C'était donc sur une question de principe que se tenait la discussion. Les ouvriers ne demandaient pas d'augmentation : Les hommes qui travaillent à la machine sont payés de 4 à 4 fr 50. Les ouvriers de rivière ou mégissiers qui travaillent au chevalet reçoivent 4 fr. Les manoeuvres 3 fr 50. Seules les femmes qui n'avaient que 2 fr réclamaient une augmentation de 0 fr. 25, qui mettraiet l'heure de travail (puisque les femmes ne font que neuf heures) à 25 centimes.

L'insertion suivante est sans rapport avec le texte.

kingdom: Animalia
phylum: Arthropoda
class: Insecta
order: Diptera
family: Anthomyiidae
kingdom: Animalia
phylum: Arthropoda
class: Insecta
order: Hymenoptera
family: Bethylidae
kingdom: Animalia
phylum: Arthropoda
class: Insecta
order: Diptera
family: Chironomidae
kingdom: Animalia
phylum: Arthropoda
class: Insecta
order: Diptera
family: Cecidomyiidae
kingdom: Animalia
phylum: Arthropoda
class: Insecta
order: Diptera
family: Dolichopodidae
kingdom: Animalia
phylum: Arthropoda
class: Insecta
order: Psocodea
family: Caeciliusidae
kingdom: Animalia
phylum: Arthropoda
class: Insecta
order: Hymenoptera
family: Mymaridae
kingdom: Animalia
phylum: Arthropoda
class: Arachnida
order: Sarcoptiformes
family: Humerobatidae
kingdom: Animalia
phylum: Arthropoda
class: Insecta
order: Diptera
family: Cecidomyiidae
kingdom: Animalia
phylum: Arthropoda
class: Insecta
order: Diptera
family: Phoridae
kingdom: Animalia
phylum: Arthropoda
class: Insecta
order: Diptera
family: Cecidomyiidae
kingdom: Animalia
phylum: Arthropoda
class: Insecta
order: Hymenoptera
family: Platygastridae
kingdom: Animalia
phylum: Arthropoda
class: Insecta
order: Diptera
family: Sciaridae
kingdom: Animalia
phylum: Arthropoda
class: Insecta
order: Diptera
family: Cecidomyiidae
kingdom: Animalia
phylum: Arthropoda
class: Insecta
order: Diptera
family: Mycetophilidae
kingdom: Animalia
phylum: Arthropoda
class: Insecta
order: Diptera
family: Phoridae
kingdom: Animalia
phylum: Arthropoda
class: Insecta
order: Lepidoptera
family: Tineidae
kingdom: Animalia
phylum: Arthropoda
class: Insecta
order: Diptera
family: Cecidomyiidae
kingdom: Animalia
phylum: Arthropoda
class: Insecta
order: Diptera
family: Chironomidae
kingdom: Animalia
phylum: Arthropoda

Ces 25 centimes, tous les patrons étaient d'accord pour les accorder. Il n'y a donc plus de difficultés de ce côté. C'est seulement la question théorique de la journée de travail qui était en jeu. Nous disons la question théorique, parce qu'en fait les patrons ferment les yeux sur "l'allongement du quart d'heure" qui souvent atteint 20 et 25 minutes. Il n'y a donc là, des deux côtés, qu'une question d'amour-propre. Les patrons ont peur, en concédant les neuf heures pour les hommes, que toutes leurs concessions soient épuisées, lorsque les ouvriers sentiront le besoin d'une nouvelle grève. D'autre part, ils sont mal disposés à l'égard de ces ouvriers, avec lesquels il vivaient sur le pied de la familiarité la plus complète, et qui ont essayé de les étrangler en cessant brusquement le travail et en risquant de leur imposer des pertes énormes. Heureusement, les patrons se sont vite rappelé qu'hier encore ils étaient des ouvriers, et ils ont fait comme les patrons boulangers qui mettent la main à la pâte, lorsque leurs ouvriers font la grève. Aidés de leurs employés, ils ont repris le métier que beaucoup d'entre eux n'on jamais cessé d'exercer et ils ont sauvé toutes les marchandises en danger.
La grève est donc générale. Tout le mois de janvier se passe tranquillement. Les réunions se succèdent. On organise l'exode des enfants aux environs, à Mazamet, à Albi, à Toulouse. La verrerie ouvrière d'Albi est surtout d'un grand secours, elle fournit de l'argent et s'occupe des enfants. A ces enfants qui vont partir on fait les honneurs de l'estrade aux réunions syndicales. Le secrétaire de la Fédération des Cuirs et Peaux, M. Griffuelhes, le secrétaire du Syndicat de Mazamet, M. Barthez, le délégué de la C.G.T., M. Dret, assistent le secrétaire de Graulhet, M. Calvignac, M. Barthez donne des conseils de sagesse et détourne les ouvriers de la violence. On lui reproche même son calme et sa modération.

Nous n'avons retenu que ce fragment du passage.